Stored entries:
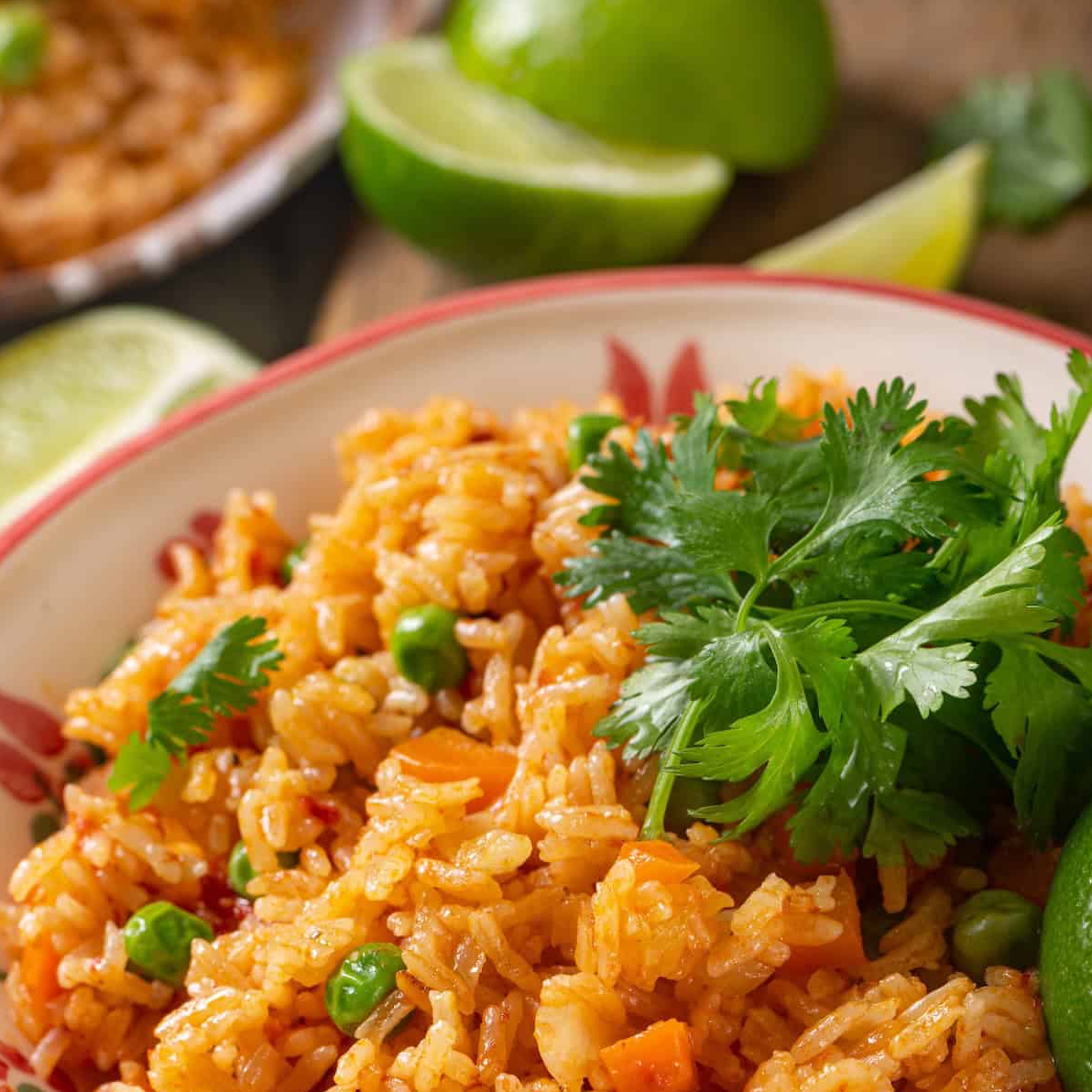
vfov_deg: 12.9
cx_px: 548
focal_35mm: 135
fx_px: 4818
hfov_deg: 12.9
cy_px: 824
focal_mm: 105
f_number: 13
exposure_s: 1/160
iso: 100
==
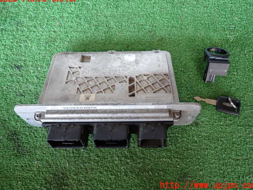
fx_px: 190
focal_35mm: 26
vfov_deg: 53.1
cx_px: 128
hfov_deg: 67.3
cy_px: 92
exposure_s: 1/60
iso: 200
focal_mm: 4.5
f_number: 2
---
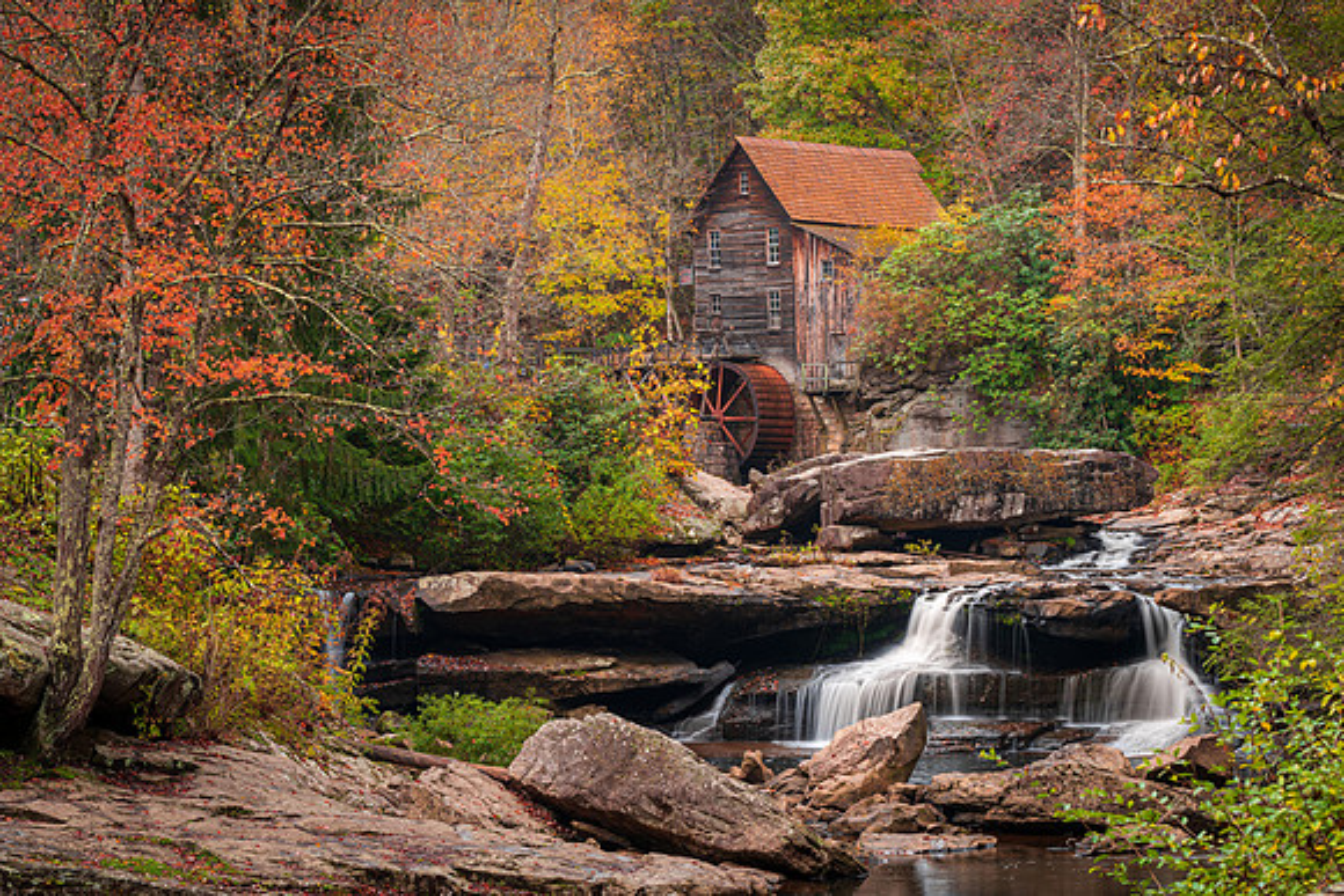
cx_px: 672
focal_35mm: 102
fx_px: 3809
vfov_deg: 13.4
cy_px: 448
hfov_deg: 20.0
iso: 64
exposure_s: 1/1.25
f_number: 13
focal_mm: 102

HOW TO COMPLETE THIS TASK – Print again the lines of the entries above that fall between the line holding "focal_35mm: 26" and the line holding "f_number: 2", inclusive, exactly as they stand.

TASK ANSWER –
focal_35mm: 26
vfov_deg: 53.1
cx_px: 128
hfov_deg: 67.3
cy_px: 92
exposure_s: 1/60
iso: 200
focal_mm: 4.5
f_number: 2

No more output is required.